Assigned task
All lines with the word "three" are to be found and copied from the listing.

Excerpted data

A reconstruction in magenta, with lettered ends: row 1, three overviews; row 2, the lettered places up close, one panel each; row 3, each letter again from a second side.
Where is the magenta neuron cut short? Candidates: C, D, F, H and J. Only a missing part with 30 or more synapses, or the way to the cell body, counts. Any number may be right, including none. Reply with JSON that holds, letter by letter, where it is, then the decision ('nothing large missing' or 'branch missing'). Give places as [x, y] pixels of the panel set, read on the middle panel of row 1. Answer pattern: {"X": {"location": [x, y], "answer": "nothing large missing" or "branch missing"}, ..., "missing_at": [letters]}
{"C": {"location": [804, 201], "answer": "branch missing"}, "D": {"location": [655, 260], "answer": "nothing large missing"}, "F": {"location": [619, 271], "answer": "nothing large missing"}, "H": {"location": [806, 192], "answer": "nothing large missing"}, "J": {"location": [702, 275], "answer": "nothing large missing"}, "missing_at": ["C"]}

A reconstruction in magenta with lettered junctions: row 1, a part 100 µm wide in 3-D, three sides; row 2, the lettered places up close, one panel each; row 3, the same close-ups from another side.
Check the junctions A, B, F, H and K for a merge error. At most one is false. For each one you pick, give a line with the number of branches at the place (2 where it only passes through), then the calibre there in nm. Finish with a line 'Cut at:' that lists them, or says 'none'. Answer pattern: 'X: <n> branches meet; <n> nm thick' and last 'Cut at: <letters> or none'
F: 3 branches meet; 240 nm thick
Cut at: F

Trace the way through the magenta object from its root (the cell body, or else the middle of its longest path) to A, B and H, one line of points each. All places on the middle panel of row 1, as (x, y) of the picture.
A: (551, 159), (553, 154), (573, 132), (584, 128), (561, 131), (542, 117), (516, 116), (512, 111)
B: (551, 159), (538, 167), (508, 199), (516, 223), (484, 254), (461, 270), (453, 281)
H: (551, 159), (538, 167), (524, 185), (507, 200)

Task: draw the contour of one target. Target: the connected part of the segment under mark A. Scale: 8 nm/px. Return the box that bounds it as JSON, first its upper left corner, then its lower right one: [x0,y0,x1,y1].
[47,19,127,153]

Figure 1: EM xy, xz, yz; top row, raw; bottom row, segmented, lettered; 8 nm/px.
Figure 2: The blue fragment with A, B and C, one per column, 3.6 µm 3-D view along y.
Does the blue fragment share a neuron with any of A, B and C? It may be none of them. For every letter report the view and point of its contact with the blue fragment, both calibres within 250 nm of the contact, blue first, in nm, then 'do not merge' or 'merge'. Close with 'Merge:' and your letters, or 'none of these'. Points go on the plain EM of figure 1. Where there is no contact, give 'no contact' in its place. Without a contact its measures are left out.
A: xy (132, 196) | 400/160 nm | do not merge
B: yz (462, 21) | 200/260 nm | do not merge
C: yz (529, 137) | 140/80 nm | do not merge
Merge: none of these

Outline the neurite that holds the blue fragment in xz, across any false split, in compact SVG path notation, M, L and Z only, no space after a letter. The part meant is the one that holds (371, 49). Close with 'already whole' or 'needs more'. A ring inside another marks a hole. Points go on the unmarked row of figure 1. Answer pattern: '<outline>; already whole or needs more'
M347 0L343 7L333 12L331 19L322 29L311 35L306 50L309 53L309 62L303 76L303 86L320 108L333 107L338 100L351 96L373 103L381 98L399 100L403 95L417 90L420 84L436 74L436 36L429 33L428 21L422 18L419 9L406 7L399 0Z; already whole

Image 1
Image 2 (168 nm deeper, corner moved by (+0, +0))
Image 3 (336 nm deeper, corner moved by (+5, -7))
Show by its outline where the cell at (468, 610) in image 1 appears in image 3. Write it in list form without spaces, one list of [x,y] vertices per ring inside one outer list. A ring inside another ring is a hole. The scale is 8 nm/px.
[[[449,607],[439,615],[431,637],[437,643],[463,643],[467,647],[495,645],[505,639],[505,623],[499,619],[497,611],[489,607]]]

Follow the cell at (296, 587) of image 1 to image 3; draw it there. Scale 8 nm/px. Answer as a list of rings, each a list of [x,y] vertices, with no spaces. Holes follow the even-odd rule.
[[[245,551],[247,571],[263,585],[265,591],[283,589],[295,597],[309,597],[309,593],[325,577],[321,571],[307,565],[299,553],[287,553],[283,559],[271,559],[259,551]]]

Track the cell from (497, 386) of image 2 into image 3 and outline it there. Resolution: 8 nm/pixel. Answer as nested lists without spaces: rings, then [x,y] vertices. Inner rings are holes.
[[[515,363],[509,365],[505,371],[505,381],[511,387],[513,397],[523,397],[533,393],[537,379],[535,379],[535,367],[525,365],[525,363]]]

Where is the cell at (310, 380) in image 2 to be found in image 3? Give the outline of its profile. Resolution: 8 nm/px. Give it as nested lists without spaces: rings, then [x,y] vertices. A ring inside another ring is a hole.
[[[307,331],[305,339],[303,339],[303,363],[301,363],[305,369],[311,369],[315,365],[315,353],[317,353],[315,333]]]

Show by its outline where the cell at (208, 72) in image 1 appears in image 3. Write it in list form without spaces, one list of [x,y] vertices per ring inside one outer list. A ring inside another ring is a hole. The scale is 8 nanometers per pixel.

Exercise answer
A reconstruction in magenta, with lettered ends: row 1, three overviews; row 2, the lettered places up close, one panel each; row 3, each letter again from a second side.
A reconstruction in magenta with lettered junctions: row 1, a part 100 µm wide in 3-D, three sides; row 2, the lettered places up close, one panel each; row 3, the same close-ups from another side.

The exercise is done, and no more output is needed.